Use the grout float to deposit a pile of grout on the floor and then spread it across the floor with a sweeping motion, making sure it fills all the grout lines to the tops of the tiles with no voids. Pick up excess grout with the float and put it back in the bucket. You have to stay off the floor while grout dries, so plan the grouting to end at an exit door.
Step 7: Clean the Grout Haze and Tool the Grout
Let the grout set for a few hours until a haze develops and then clean off the haze with a damp sponge, a rag or a piece of cheesecloth. As you do this, tool the grout, which means to draw the sponge lightly along the grout lines to make them clean and slightly concave.
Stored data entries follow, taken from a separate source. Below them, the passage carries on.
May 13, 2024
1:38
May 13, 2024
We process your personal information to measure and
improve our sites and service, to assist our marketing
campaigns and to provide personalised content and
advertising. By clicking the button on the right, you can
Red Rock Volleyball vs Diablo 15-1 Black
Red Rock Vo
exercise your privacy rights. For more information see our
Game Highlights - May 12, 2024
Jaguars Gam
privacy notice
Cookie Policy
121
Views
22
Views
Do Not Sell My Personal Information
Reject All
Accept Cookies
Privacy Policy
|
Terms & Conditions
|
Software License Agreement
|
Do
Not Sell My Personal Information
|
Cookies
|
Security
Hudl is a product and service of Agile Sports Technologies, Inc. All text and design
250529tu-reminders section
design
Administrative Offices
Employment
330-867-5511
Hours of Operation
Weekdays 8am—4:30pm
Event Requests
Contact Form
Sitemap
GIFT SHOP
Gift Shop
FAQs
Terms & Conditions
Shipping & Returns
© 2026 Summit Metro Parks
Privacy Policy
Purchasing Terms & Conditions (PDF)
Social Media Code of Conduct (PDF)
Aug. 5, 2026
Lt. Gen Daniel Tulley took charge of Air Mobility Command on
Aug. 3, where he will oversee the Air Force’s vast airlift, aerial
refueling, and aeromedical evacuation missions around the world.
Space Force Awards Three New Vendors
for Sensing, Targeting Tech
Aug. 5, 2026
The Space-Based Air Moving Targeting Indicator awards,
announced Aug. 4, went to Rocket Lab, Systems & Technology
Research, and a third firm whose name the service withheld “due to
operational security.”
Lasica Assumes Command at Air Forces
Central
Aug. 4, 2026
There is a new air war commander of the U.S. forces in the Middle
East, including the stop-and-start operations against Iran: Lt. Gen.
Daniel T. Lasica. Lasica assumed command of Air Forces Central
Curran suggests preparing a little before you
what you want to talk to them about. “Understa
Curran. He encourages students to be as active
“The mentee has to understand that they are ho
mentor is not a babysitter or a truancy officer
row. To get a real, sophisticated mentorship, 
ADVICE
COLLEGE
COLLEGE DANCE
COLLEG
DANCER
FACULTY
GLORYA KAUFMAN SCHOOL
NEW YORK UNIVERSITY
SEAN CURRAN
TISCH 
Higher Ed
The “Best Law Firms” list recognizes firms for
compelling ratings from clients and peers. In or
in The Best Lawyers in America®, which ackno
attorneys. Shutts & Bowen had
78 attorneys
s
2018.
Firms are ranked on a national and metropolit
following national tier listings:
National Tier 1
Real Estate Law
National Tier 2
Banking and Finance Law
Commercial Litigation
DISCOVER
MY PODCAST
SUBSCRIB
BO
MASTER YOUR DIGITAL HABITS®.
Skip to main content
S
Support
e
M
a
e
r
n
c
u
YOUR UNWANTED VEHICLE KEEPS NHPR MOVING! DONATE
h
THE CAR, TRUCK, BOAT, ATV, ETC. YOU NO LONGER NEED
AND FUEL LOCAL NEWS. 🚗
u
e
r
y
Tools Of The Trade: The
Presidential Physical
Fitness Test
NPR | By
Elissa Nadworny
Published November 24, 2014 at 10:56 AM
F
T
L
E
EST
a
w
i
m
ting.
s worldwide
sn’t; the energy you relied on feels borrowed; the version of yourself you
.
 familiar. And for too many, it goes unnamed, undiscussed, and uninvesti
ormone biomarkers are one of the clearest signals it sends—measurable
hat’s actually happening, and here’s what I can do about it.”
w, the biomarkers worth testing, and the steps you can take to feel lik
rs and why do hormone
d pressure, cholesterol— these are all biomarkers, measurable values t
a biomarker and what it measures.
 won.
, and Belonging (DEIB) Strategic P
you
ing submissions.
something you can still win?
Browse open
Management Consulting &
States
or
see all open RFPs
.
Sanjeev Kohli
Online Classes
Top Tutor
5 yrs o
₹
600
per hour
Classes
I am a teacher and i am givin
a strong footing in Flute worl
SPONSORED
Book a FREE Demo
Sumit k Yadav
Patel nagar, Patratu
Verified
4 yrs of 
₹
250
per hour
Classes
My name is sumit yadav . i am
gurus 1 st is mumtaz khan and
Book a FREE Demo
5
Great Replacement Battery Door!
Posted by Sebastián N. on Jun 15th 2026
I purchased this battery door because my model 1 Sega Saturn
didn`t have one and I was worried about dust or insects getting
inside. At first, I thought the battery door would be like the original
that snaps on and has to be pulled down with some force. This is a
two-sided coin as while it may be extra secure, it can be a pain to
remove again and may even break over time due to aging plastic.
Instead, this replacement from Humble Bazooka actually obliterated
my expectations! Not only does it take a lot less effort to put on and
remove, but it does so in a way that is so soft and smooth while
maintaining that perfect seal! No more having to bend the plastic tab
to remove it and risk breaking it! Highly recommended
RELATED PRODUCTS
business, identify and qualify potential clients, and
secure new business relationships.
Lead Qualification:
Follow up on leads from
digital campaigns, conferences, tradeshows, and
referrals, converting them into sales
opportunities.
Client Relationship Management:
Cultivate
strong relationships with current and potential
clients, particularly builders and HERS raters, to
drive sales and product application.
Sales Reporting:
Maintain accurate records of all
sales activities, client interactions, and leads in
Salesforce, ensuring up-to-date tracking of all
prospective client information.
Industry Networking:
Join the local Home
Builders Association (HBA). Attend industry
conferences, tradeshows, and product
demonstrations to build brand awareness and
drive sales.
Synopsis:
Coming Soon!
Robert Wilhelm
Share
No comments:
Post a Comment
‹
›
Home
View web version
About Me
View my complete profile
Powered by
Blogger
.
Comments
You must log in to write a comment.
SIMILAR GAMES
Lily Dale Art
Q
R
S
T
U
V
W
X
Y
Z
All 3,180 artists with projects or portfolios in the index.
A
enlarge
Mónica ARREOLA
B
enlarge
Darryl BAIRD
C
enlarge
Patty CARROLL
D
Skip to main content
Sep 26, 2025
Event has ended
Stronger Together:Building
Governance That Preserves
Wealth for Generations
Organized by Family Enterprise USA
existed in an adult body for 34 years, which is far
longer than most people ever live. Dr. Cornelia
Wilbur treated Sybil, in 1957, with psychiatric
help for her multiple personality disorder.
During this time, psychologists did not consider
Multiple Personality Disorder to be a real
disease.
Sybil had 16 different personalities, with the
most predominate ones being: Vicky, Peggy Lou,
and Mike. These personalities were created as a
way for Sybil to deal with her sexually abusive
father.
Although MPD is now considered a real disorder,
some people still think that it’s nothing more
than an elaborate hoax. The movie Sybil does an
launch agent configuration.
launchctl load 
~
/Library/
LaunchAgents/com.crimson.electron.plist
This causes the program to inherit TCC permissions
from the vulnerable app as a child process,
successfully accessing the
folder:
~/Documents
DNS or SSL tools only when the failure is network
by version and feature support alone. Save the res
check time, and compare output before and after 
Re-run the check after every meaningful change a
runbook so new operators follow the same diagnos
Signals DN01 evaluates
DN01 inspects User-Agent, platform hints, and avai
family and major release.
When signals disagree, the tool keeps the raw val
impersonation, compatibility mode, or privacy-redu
If you have trouble removing the haze, you may have to resort to a commercial grout haze remover.
Step 8: Seal the Grout and the Tile
The last step in any tile installation is to seal the grout, and it's an important step because unsealed grout quickly becomes discolored. If you installed unglazed ceramic tiles, it's also a good idea to seal them. Grout sealer and tile-and-grout sealer aren't very different products, the main difference usually being the applicator that comes with them. Wait for the grout to cure, which takes at least 48 hours, and apply the product according to the directions on the container.